Do you play a non-tunable low D?
I got very lucky recently and bought my husband a set of 3 low whistles through Facebook for a great price. One was a plastic Fidgin Fain, one a Shearwater and the other an old handmade Chieftain. Hubby got very fond of the Chieftain one in particular. (The Shearwater is gorgeous too though!) The only potential problem either of us could see with any of the whistles is that none of them are tunable.
So we decided to sell on the whistles and use the money to buy a new tunable Chieftain, and it seemed the Thunderbird was the modern equivalent. Well, thank goodness we had only sold the Fidgin Fain before we bought the new one, because it arrived today, and it’s kinda crap! You have to suddenly blow way harder to move up the octave, whereas on the old one you don’t have that sudden change in air flow. The sound quality isn’t as good as the old one either, and if anything, the holes are less comfortable to cover. So it looks like we’ll be returning this one.

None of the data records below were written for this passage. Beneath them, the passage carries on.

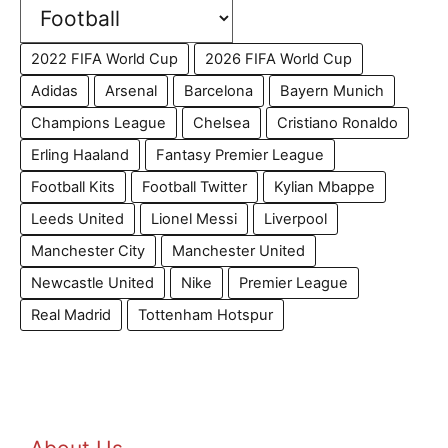
2022 FIFA World Cup
2026 FIFA World Cup
Adidas
Arsenal
Barcelona
Bayern Munich
Champions League
Chelsea
Cristiano Ronaldo
Erling Haaland
Fantasy Premier League
Football Kits
Football Twitter
Kylian Mbappe
Leeds United
Lionel Messi
Liverpool
Manchester City
Manchester United
Newcastle United
Nike
Premier League
Real Madrid
Tottenham Hotspur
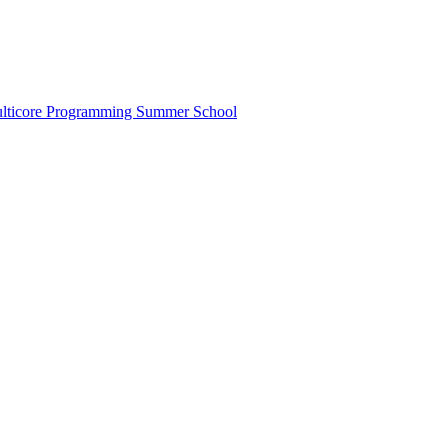
lticore Programming Summer School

The striking differences between the old handmade one and the new machine made one leads me to ask: how important is tunability in a low D whistle? My husband’s high D is a tunable Killarney whistle but we figure the high D would sound particularly jarring out of tune, whereas maybe the deep sound of a low D won’t be so bad if it’s not exactly the same as the instruments around it? We’ve played together to try that out and I don’t notice myself having to make big adjustments to my intonation on the fiddle. Is he better off just keeping the gem of a whistle he’s got hold of even though it’s not tunable? Will it be ok to play it in a session?